In late October, Edith confronts Ava at a bookstore café, telling her she pushes away everyone who offers intimacy. She urges Ava to come stay with her family that night. When Ava resists, Edith threatens to end things. Ava responds: "I'm breaking up with you anyway." Edith laughs, clears the dishes, and walks out.
Ava spirals through November, spending weeks at a Starbucks typing and deleting unsent messages to Edith. The drafts evolve from apologies to explorations of why she fears intimacy, connecting her difficulty with love to growing up queer in Ireland. She does not tell Julian what has happened, saying only that things are difficult at home. She asks if they can have sex and finds it cathartic, an acceptance that he will never be her boyfriend.
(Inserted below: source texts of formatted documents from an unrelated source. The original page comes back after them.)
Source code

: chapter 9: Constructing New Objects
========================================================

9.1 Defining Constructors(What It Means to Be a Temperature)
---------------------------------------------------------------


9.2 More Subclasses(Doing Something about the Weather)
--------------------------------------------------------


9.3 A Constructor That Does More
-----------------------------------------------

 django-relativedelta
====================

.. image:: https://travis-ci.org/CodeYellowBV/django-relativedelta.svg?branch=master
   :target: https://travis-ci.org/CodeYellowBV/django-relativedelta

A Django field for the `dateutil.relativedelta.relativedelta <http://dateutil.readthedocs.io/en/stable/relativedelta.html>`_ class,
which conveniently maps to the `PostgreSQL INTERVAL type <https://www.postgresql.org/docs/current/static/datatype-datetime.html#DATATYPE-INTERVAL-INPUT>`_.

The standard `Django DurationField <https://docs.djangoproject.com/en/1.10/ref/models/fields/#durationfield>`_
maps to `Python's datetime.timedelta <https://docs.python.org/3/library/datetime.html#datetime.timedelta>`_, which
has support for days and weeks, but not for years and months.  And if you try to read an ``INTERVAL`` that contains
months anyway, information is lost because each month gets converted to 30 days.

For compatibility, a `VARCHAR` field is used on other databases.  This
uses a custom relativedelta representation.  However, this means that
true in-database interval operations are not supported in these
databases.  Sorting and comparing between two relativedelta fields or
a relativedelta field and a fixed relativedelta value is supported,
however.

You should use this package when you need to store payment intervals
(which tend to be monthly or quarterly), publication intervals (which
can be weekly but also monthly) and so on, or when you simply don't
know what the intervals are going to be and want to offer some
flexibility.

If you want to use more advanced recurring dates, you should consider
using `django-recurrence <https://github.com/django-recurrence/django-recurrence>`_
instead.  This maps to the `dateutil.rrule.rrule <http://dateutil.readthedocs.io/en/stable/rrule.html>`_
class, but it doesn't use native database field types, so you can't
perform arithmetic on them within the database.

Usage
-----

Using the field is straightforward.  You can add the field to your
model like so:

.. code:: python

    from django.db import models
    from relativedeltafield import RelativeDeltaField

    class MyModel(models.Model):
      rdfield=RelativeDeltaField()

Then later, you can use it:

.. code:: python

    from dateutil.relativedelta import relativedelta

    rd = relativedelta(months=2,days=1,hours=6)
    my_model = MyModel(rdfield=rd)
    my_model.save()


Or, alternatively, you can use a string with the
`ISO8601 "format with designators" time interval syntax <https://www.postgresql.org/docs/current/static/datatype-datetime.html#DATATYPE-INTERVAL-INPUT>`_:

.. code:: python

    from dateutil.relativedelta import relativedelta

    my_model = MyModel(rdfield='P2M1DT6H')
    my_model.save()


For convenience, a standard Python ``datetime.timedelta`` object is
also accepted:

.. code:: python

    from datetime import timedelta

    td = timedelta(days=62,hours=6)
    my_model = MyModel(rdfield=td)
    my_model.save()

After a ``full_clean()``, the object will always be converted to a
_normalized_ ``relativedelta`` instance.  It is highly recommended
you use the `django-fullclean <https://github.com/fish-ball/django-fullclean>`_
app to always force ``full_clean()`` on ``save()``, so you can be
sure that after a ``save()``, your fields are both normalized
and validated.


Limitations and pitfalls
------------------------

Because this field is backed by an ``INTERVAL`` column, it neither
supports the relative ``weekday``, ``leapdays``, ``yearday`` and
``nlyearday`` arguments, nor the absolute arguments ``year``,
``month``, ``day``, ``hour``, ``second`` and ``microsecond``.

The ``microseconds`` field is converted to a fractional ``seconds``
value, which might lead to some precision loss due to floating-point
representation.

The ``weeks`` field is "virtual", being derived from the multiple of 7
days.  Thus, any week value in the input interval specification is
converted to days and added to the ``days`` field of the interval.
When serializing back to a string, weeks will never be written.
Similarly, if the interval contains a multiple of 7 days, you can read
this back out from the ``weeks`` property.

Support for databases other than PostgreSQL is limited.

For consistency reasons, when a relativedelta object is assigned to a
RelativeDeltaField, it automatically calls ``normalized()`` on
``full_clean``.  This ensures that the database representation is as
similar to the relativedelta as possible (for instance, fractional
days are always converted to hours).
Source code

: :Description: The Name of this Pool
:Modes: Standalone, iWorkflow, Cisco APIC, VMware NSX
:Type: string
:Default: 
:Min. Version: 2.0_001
At the end of November, Julian tells Ava his bank is transferring him to Frankfurt in three weeks. He has known since September. He says Ava is "quite important" to him and asks her to come with him. She says yes. She begins a weighted PMI table, a pluses-minuses-implications decision-making method Edith once sketched for her on a napkin. The result is a draw.
One night, Ava drafts a final message to Edith, confessing she is done being a coward and that Julian can never hurt her as much as Edith can, not because he would not, but because there is nothing at stake with him. Three dots appear under Edith's name. Ava realizes Edith may have seen her typing throughout all the weeks of unsent drafts. Rather than horrifying her, this thrills her. She calls Edith.
In the novel's final pages, Ava hands back the keys to Julian's apartment and takes the train to Central station. Her bag is light; she has given away most of her clothes. Julian has already left for Frankfurt. At Central, Ava spots Edith on the escalator ahead. Instead of waiting at their planned meeting point, Ava cuts into the climbing commuters and sprints up the escalator, laughing at how close she is, choosing Edith.